** Opening MATERIAL SUPPLIED block **

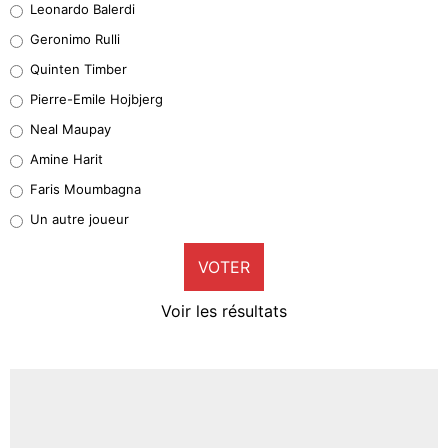
Leonardo Balerdi
Leonardo Balerdi
Geronimo Rulli
32%
Quinten Timber
Geronimo Rulli
Pierre-Emile Hojbjerg
5%
Neal Maupay
Quinten Timber
Amine Harit
1%
Faris Moumbagna
Pierre-Emile Hojbjerg
Un autre joueur
9%
VOTER
Neal Maupay
4%
Voir les résultats
Amine Harit
3%
Faris Moumbagna
4%
Un autre joueur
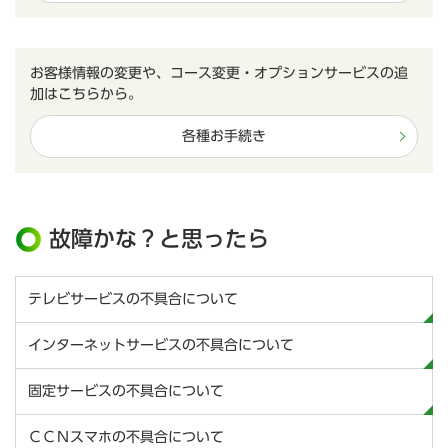
お客様情報の変更や、コース変更・オプションサービスの追
加はこちらから。
各種お手続き
故障かな？と思ったら
テレビサービスの不具合について
インターネットサービスの不具合について
固定サービスの不具合について
ＣＣＮスマホの不具合について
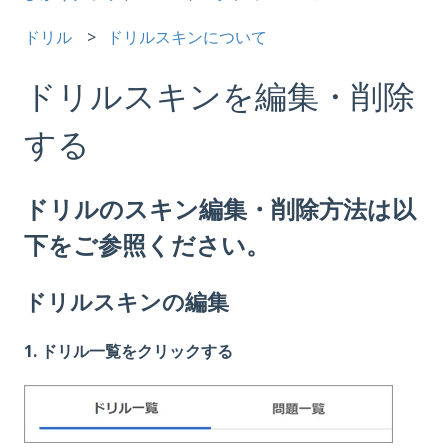
ドリル
ドリルスキンについて
ドリルスキンを編集・削除
する
ドリルのスキン編集・削除方法は以
下をご参照ください。
ドリルスキンの編集
1
. ドリル一覧をクリックする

** Closing MATERIAL SUPPLIED block **

JOB:
Transcribe the lines above exactly, setting aside any picture among them.

COMPLETED EXERCISE:
Leonardo Balerdi
Leonardo Balerdi
Geronimo Rulli
32%
Quinten Timber
Geronimo Rulli
Pierre-Emile Hojbjerg
5%
Neal Maupay
Quinten Timber
Amine Harit
1%
Faris Moumbagna
Pierre-Emile Hojbjerg
Un autre joueur
9%
VOTER
Neal Maupay
4%
Voir les résultats
Amine Harit
3%
Faris Moumbagna
4%
Un autre joueur
お客様情報の変更や、コース変更・オプションサービスの追
加はこちらから。
各種お手続き
故障かな？と思ったら
テレビサービスの不具合について
インターネットサービスの不具合について
固定サービスの不具合について
ＣＣＮスマホの不具合について
ドリル
ドリルスキンについて
ドリルスキンを編集・削除
する
ドリルのスキン編集・削除方法は以
下をご参照ください。
ドリルスキンの編集
1
. ドリル一覧をクリックする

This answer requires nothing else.